Fashion Magazines – Friend Or Foe?

I love clothes. For me, clothing is a form of self-expression just like paint on a canvas is a form of expression for an artist. So, over the years I’ve been known to scour the pages of fashion magazines for ideas. Sometimes I buy the magazines in the store, other times I subscribe to them for a year or more. Often times, when I flip through the pages, I get inspiration to combine colours, textures or styles in a way I hadn’t thought of in the past.

I’ve known for years that fashion magazines are filled with unrealistic, computer-enhanced images. I know that many models have eating disorders and drug problems and I know that many young women aspire to look like models and therefore become victims of eating disorders, compulsive dieting, body dissatisfaction, drug use, smoking and more. I know because I was one of those girls.

But I figured since I “know better” now, since I’m smart enough to see beneath the surface, that there’s no harm in looking at the magazine for fashion ideas. It was only this past week, after the mailperson delivered a 500 page copy of one of my favourite fashion magazines that it all began to hit me. I sat at the table eating cereal and flipping through the pages one at a time.

I googled a £350 purse and a £140 pair of shoes. I saw pictures of £750 watches. Page after page was permeated with items that would break my bank if I were to purchase them. I realized that I was literally paying money out of my pocket to be advertised to. I was paying for a 500 page manual which might as well have been titled: 500 pages of things you will never be, do or have.

I realized I was paying to look at and read lies. Even though I “know better” on a conscious level, there was still a little girl part of me that wanted “that purse”, “those shoes” and “that watch,” even if they were all incredibly overpriced and sure to wreak havoc on my financial future and my self-esteem.

On this particular day, looking at the fashion magazine wasn’t enjoyable, it was infuriating. I suppose this fury has been working it’s way out over the past few months. There was the time when I saw the picture of Madonna in a Versace ad and it hit me: she doesn’t have a wrinkle or a smile line or crow’s feet. Not one sign of being a mother of two, over 40 and a woman with an incredibly demanding career that spanned several decades. I thought to myself, “that’s impossible.” It wasn’t a jealous or envious thought, I meant it very literally. It is impossible. Computer enhancement and heavy duty make-up is the only logical explanation for the flawless face I saw.
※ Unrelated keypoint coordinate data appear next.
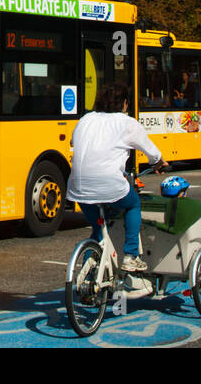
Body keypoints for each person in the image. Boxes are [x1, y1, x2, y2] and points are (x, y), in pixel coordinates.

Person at [67, 82, 166, 272]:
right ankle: (131, 255)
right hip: (109, 183)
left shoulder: (86, 119)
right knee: (132, 204)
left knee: (99, 228)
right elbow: (152, 153)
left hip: (77, 186)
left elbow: (73, 141)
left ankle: (88, 274)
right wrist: (159, 163)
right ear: (125, 104)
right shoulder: (126, 122)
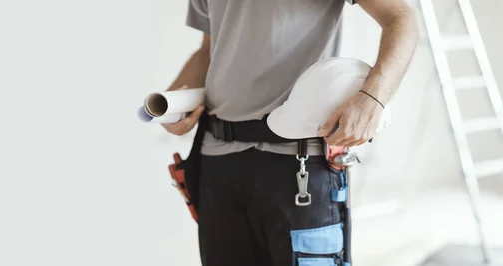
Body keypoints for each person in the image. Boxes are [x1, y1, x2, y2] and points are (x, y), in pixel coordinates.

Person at [161, 1, 418, 266]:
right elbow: (209, 49)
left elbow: (400, 18)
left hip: (299, 163)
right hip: (218, 161)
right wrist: (171, 103)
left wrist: (372, 98)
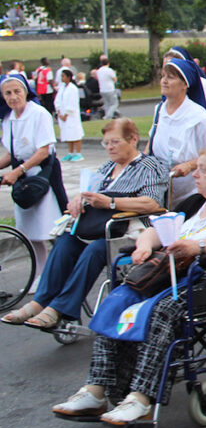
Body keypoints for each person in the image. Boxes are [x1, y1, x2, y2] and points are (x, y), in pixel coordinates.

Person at [51, 146, 206, 427]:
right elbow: (157, 226)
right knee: (117, 300)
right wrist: (145, 244)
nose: (194, 174)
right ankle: (95, 390)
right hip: (165, 274)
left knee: (158, 311)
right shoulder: (193, 203)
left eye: (202, 170)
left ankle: (141, 398)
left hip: (202, 278)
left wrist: (195, 246)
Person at [2, 119, 165, 328]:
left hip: (130, 231)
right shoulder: (108, 166)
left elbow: (152, 203)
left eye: (114, 142)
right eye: (106, 143)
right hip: (97, 227)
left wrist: (111, 202)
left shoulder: (150, 166)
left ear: (133, 139)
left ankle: (59, 309)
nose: (109, 148)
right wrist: (80, 198)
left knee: (96, 250)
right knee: (65, 242)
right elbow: (90, 189)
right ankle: (39, 302)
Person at [0, 73, 68, 288]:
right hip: (24, 179)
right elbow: (13, 153)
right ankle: (41, 275)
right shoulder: (9, 119)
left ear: (25, 92)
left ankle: (60, 273)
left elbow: (42, 151)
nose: (13, 97)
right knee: (31, 233)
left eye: (16, 91)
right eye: (8, 93)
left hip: (42, 175)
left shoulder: (39, 114)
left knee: (51, 227)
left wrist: (17, 172)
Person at [146, 59, 206, 206]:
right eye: (163, 76)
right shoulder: (159, 110)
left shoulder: (198, 117)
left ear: (185, 84)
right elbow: (151, 144)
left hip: (191, 197)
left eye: (170, 77)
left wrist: (190, 165)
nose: (164, 81)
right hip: (160, 194)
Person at [55, 68, 85, 161]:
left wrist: (66, 114)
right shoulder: (62, 88)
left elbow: (73, 102)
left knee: (75, 133)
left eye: (63, 76)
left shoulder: (73, 88)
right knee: (68, 134)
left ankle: (78, 153)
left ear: (68, 77)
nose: (62, 78)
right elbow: (58, 100)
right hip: (63, 114)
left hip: (71, 115)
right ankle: (70, 152)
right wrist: (59, 111)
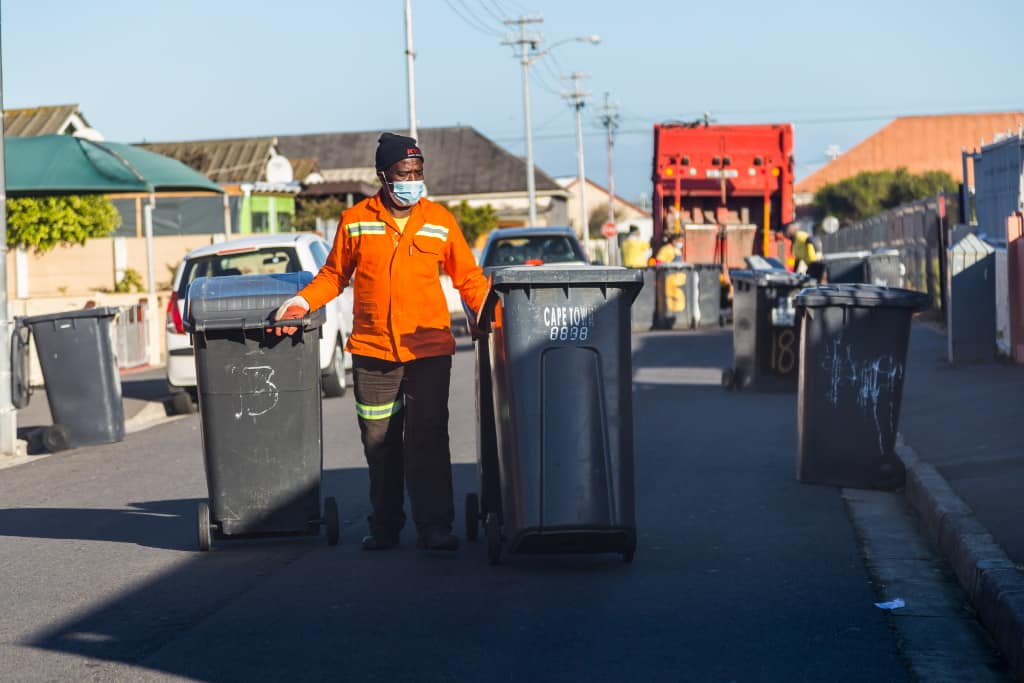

I decided to put my emotions and judgments in check and get objective about what I saw. I performed an unofficial research project and scanned the pages of this 500 page magazine to get an accurate account of what I had been absorbing mindlessly month after month and year after year. Here’s what I learned: of the 500 pages, 300 were full-page ads. 172 pages were ads that pretended to be fashion advice, party advice and editorial content. Let’s get real, when the fashion advice includes the name, phone number and website of the store and the price of the item, it truly is an ad. About 30 pages of the magazine were not technically ads but they were things like: “This star likes this” or, “This star does that.” Three of the pages were public service ads (I believe this is a requirement). So, there you have it, my 500 page contained 472 ads and approximately 30 pages of “content.” And I’m the sucker who sent the check in to cover the yearly subscription fee.

Now after this informal research project, I was beginning to get a little steamed up. Then, my friend Cindy e-mails me a link to the Dove website ( I go there and watch a 30-second video that shows a sped up version of all that goes into your typical fashion photo shoot. The 30-second video clip encapsulates the hours of time spent on hair, make-up, lighting, professional photography techniques and computer enhancement that takes place before an ad is published or broadcast. When I say the magazine ads are unrealistic and unattainable, I mean it. Because not even the model looks like the model!

So, I’ve made a decision. I am boycotting all fashion magazines. I will never purchase another one again. I will not spend my money on lies and images that lead to self-hatred, deadly behaviours and oppression for women. I know that money is power and I refuse to spend my money on harmful lies that destroy the lives of many women.

I know that my few pounds will not be a big loss to the mega-rich publishing industry but I think it’s important for all women to realize that in a very real way we do not have to buy the hype. I mean that in two ways. We do not have to buy the magazines with our money and we don’t have to buy the lies that reside within their pages. We can also decide to support designers and manufacturers that promote positive images for women. We can choose to withhold our pounds from companies that exploit women whether it’s the model or the sweat shop worker that sews the clothing.

If a full boycott of fashion magazines is not for you, you always have the power to write advertisers when you see images that are harmful or ridiculous. These letters do make a difference.

Now, as far as my fashion inspiration, I decided that if my clothes truly are to be a form of self-expression then I will decide for myself what textures, colours and styles I want to combine. I’m a grown woman living in a free country. I don’t need a magazine to tell me how I should dress.